Емелиной, лежавшей в нашем отделении с гнойным перитонитом, капельницу полагалось ставить в последнюю очередь, так как в ее анализах была обнаружена синегнойная палочка. Операция по удалению аппендикса закончилась катастрофическим нагноением послеоперационной раны, перешедшим впоследствии в перитонит. С инфекцией боролись всем миром — делали посевы из раны, подбирали наиболее эффективные антибиотики, облучали рану бактерицидными лампами — все было тщетно. Пятидесятилетняя женщина буквально гнила заживо, ее брюшная стенка разваливалась на глазах, растекаясь потоками гноя по свежей повязке. Неделю назад у нее случился острый психоз, и она стала срывать с себя капельницы и повязки. Мы с Петром Васильевичем ее кое-как уложили, привязали к кровати и вызвали психбригаду, вкатившую ей лошадиную дозу успокоительного, после которого она спала почти неделю. И вот снова?
В палате, где лежала Емелина висел неприятный сладкий запах, признак синегнойной инфекции. Я не была в этой палате дня три, и меня неприятное поразил ее вид — восковое лицо, нос заострился, щеки ввалились. Глаза ее были закрыты, казалось, что она спит. У кровати понуро сидел щуплый затюканный мужчина, видимо ее муж. Я взяла ватный шарик со спиртом и начала тщательно протирать сгиб руки. Муж учтиво ретировался из палаты. Внезапно Емелина открыла глаза и стиснула мою руку так сильно, что я вскрикнула. Взгляд ее был почти безумен, но больше чем взгляд меня поразили ее слова, которые она отчетливо произнесла тихим голосом:
— Они здесь, они уже здесь!
— Кто они? — попыталась уточнить я.
— Трупоеды… — обессиленная, она откинулась на подушки и закрыла глаза.
Из-под закрытых век у нее потекли слезы. Я вытерла слезы салфеткой и позвала мужа.

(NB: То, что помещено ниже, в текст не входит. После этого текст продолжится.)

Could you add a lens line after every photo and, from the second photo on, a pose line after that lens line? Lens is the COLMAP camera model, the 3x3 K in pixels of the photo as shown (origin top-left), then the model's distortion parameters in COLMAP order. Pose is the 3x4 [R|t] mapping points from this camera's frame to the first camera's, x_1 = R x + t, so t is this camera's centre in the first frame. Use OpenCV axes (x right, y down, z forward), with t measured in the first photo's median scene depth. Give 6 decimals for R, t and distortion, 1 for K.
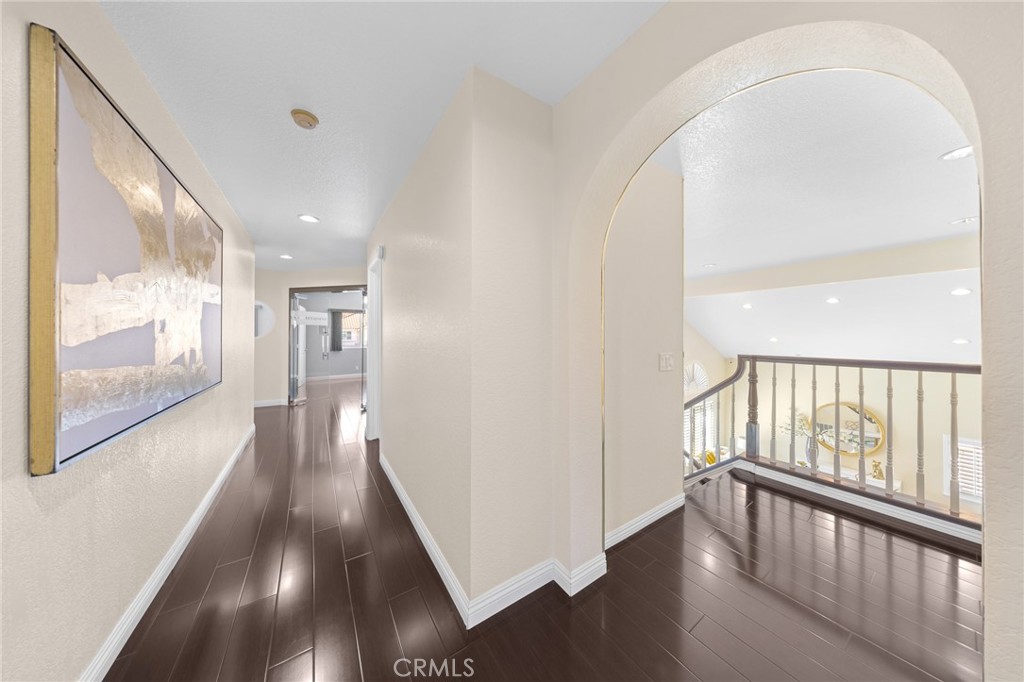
lens RADIAL K [[307.5, 0, 515.0], [0, 307.5, 336.4], [0, 0, 1]] dist [-0.000592, -0.000011]
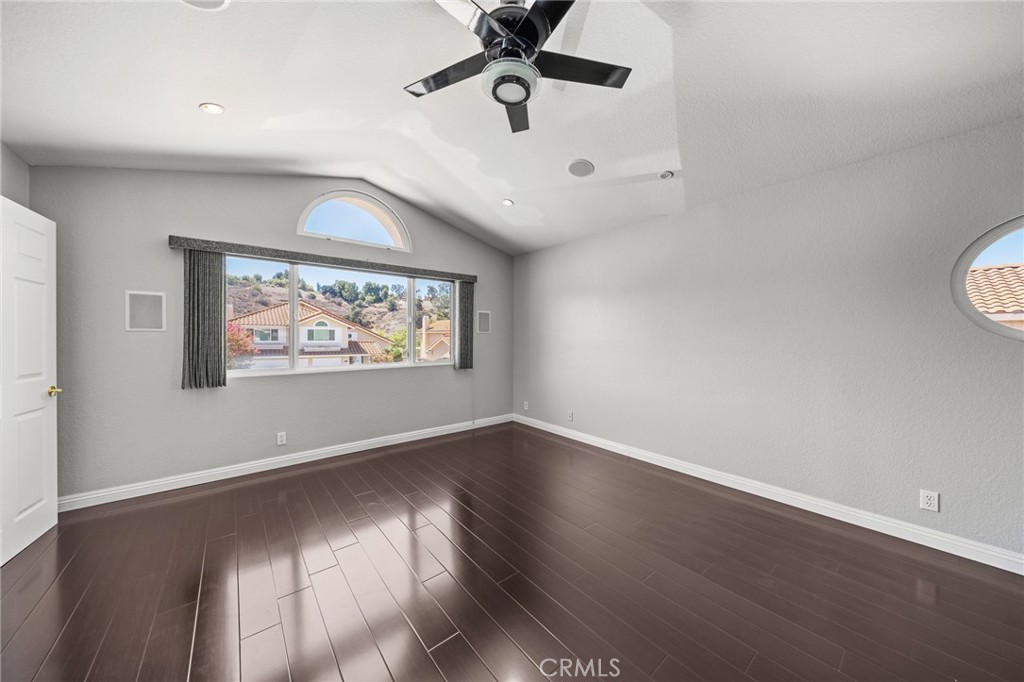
lens RADIAL K [[341.6, 0, 512.0], [0, 341.6, 341.0], [0, 0, 1]] dist [-0.001064, -0.000109]
pose [[0.994317, 0.002697, 0.106423, -0.294458], [-0.003997, 0.999920, 0.011998, 0.000193], [-0.106383, -0.012355, 0.994249, 0.584686]]
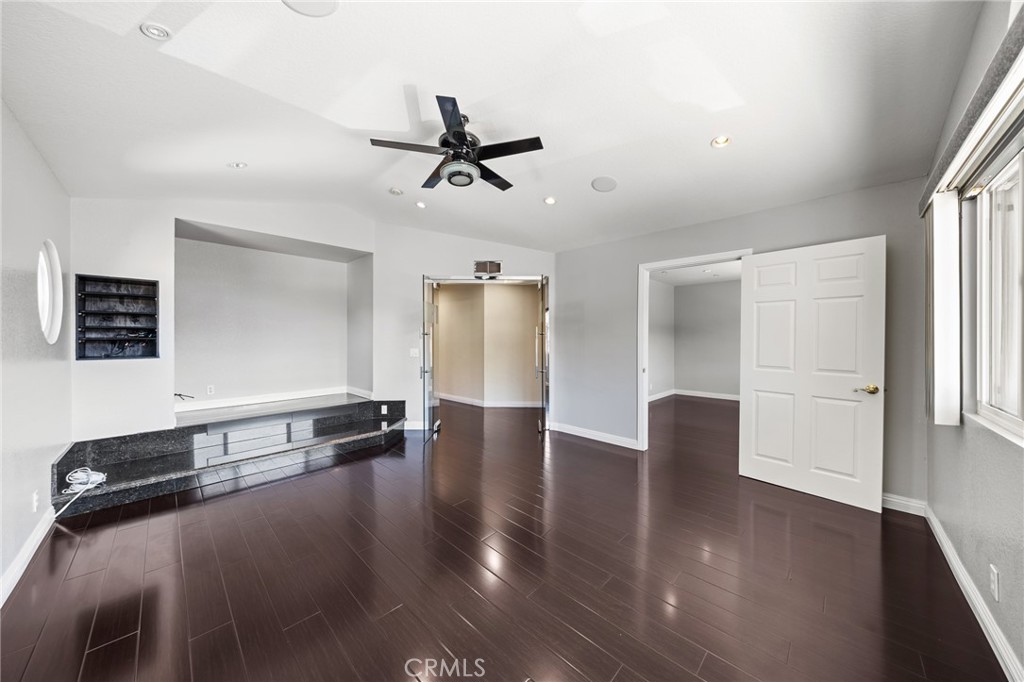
lens RADIAL K [[351.9, 0, 509.2], [0, 351.9, 338.4], [0, 0, 1]] dist [-0.001254, -0.000161]
pose [[-0.973043, -0.001290, -0.230620, -0.253320], [-0.001379, 0.999999, 0.000225, 0.000049], [0.230619, 0.000537, -0.973044, 1.026178]]
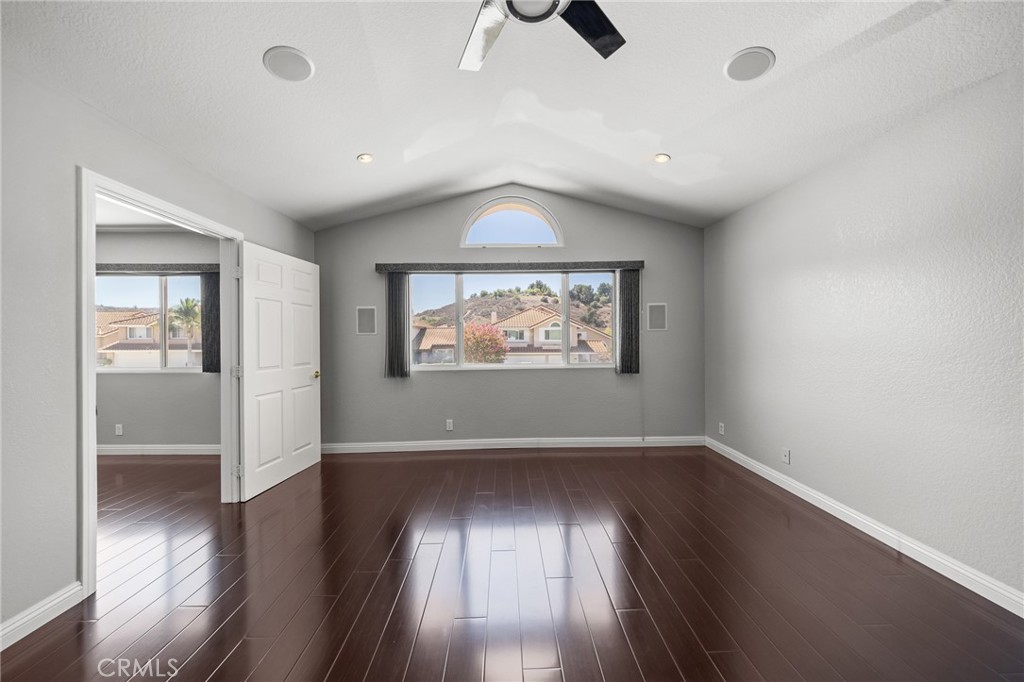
lens RADIAL K [[342.0, 0, 509.9], [0, 342.0, 335.6], [0, 0, 1]] dist [-0.000238, -0.000086]
pose [[0.847341, -0.009674, -0.530961, -0.218715], [0.010375, 0.999945, -0.001661, 0.000139], [0.530948, -0.004101, 0.847395, 0.647907]]
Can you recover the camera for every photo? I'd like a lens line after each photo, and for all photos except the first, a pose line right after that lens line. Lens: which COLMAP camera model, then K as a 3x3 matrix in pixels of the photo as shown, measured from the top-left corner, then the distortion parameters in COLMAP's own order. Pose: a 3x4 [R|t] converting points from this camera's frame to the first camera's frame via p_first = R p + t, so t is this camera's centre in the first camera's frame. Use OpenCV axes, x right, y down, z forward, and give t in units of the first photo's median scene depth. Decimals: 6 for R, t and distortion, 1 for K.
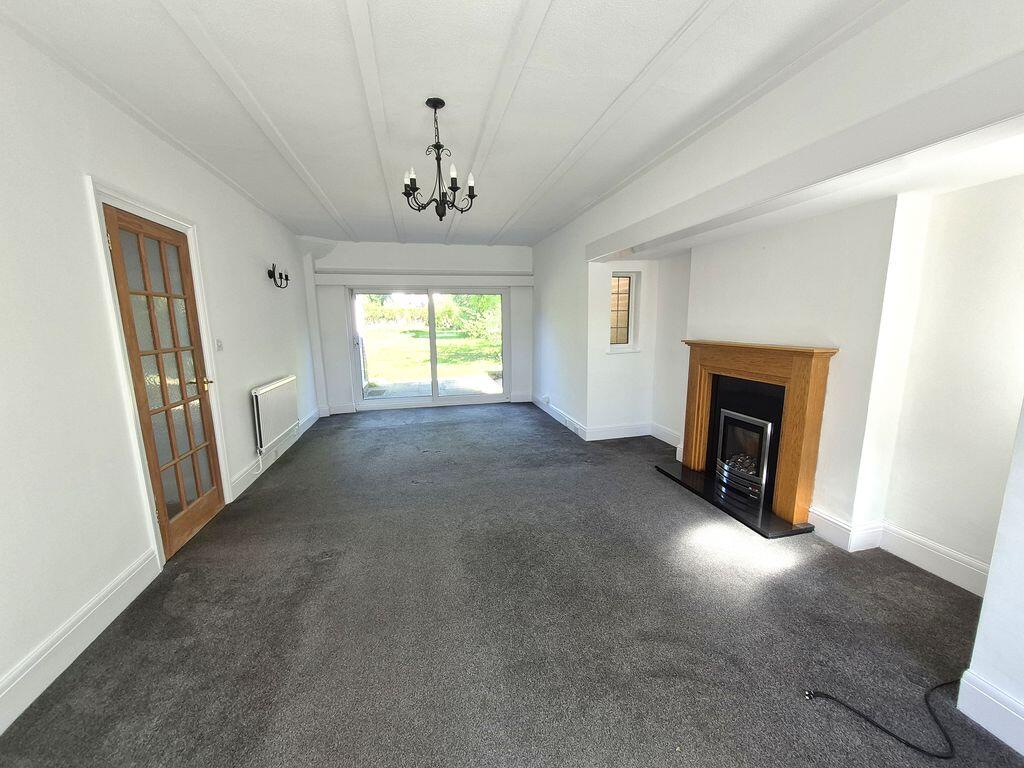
lens RADIAL K [[398.8, 0, 512.0], [0, 398.8, 384.0], [0, 0, 1]] dist [0.000636, -0.000439]
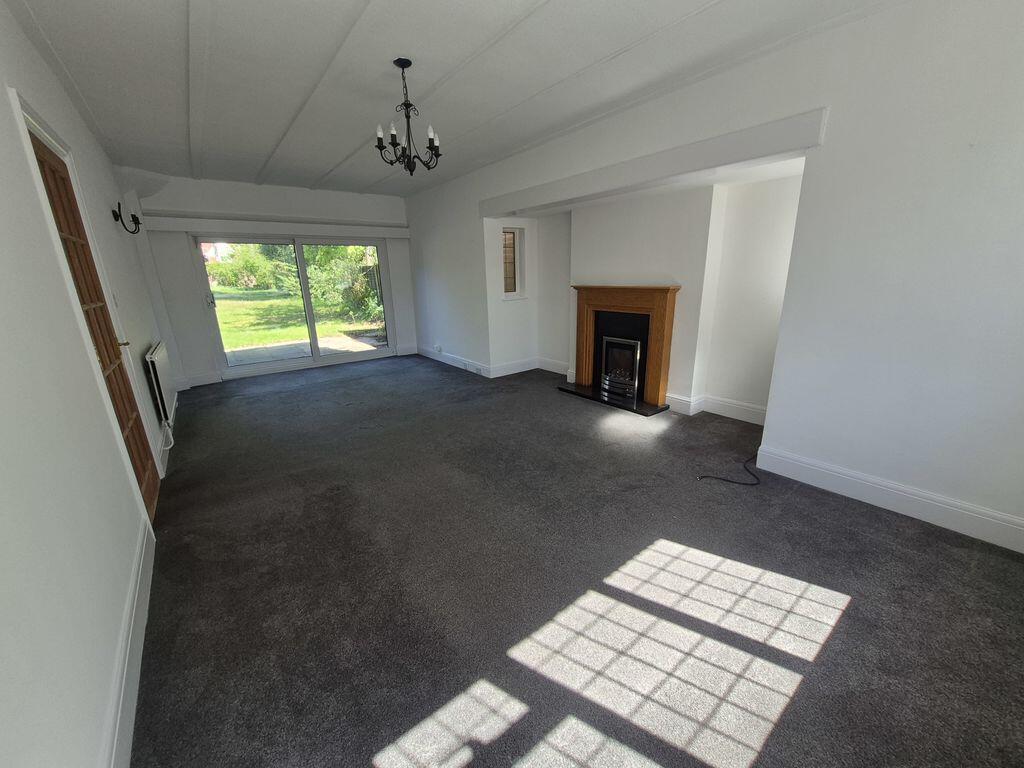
lens RADIAL K [[402.8, 0, 512.0], [0, 402.8, 384.0], [0, 0, 1]] dist [0.000521, -0.002731]
pose [[0.912504, -0.116637, 0.392088, -0.305680], [0.075888, 0.990119, 0.117924, 0.037597], [-0.401968, -0.077851, 0.912338, -0.125833]]
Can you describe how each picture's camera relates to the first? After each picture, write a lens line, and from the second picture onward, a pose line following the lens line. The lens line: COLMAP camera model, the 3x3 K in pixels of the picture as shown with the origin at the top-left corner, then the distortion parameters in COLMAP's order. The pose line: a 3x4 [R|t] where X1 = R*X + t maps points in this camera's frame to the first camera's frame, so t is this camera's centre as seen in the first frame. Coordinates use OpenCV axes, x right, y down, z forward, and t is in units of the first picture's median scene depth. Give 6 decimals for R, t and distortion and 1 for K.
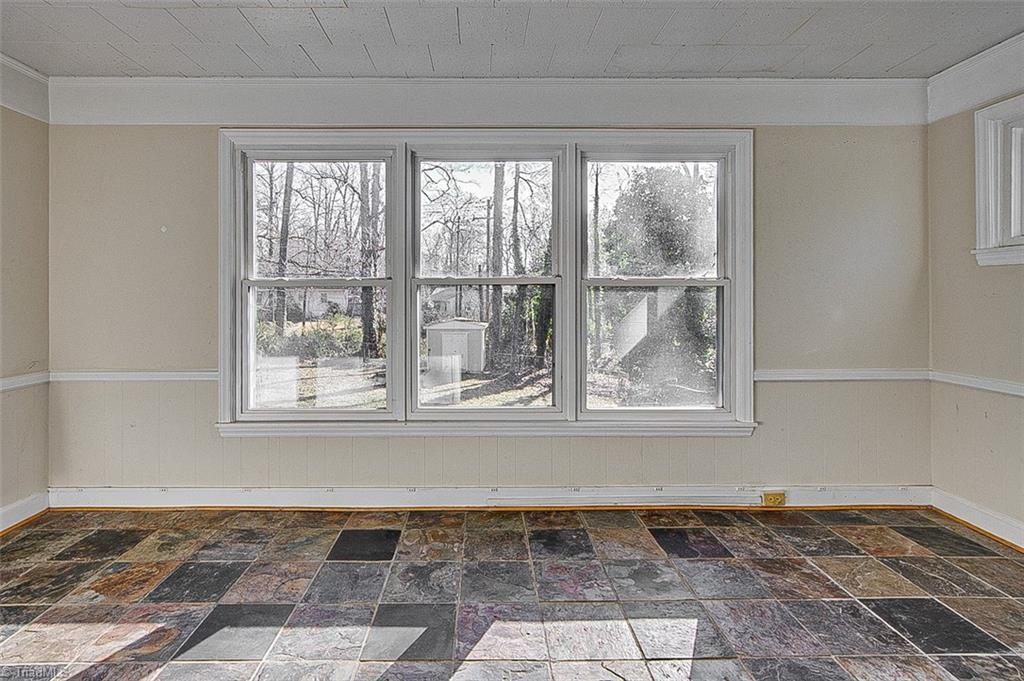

Было время обедать, но есть по понятной причине мне не хотелось. Сидя у окна в сестринской, я уже полчаса терзала бутерброд с сыром, помешивая ложкой стоявший на подоконнике давно остывший чай с лимоном, и пыталась анализировать последние события.
Больные в нашей больнице, конечно, умирали и раньше. Но внезапная смерть на вводном наркозе приличного здорового человека? Длительность реанимационных мероприятий, затем появление в больнице посторонних людей, непонятная дискуссия на повышенных тонах за закрытой дверью, упоминание зам. главного врача в связи с каким-то эпикризом, растерянность Софьи Матвеевны — все это никак не укладывались у меня в голове.
В кармане костюма лежала визитка несчастной вдовы, лишившейся мужа в одночасье. Но трогать ее мне почему-то очень не хотелось. Во-первых, узнать причину произошедшего мне пока не представлялось возможным. А во-вторых, внутренний голос советовал мне держаться подальше от этого неприятного события.